MRI is an established and accurate method of measuring left and right ventricular volumes by summing chamber areas in multiple contiguous slices. Acquisition time may be up to 45 min. We have estimated volumes with gradient echo imaging to test the accuracy of a more rapid method (total acquisition time 15 min) using a recognized echocardiographic algorithm. The results were compared with the spin echo method. We studied 20 patients (mean age 52 years, 15 male) within 6 months of anterior myocardial infarction and 20 normal subjects (mean age 40 years, 19 males).

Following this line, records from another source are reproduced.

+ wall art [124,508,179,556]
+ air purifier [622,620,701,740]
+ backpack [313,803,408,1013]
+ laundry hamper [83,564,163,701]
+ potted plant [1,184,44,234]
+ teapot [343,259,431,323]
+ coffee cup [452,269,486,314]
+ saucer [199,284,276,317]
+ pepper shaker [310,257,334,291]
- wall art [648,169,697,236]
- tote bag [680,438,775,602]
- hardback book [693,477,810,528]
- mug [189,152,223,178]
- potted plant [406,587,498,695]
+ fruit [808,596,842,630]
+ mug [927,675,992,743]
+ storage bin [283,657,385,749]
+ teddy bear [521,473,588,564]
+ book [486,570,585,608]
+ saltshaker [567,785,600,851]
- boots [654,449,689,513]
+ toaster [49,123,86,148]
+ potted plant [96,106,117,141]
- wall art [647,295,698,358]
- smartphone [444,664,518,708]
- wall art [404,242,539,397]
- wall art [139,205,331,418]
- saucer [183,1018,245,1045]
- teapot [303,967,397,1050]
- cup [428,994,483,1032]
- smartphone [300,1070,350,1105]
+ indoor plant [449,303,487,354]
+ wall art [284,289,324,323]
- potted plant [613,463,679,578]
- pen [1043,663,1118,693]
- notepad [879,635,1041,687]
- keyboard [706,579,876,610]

For the rapid method, cine acquisitions were made in the horizontal long axis plane and in two short axis planes which divided the long axis into three equal parts. Volume was calculated assuming the ventricle to be composed of a cylinder, a truncated cone and a cone. There was good agreement between the two methods at end diastole with a mean difference (+/- standard error, +/- 95% confidence interval for limits of agreement) of -3 ml (+/- 8.3, +/- 37%) for normal subjects and 1.5 ml (+/- 4.2, +/- 25%) for patients. Agreement was less good at end systole with mean difference of 12.1 (+/- 3.5, +/- 41%) for normal subjects and 25.7 (+/- 3.7, +/- 47%) for patients. The rapid method, therefore, significantly underestimated end systolic volume compared with the previous method. Rapid measurements of end diastolic volume are more accurate than those of end systolic volume and hence ejection fraction. Provided the potential error is recognized, the rapid technique can be used in routine clinical practice in both normal and abnormal ventricles.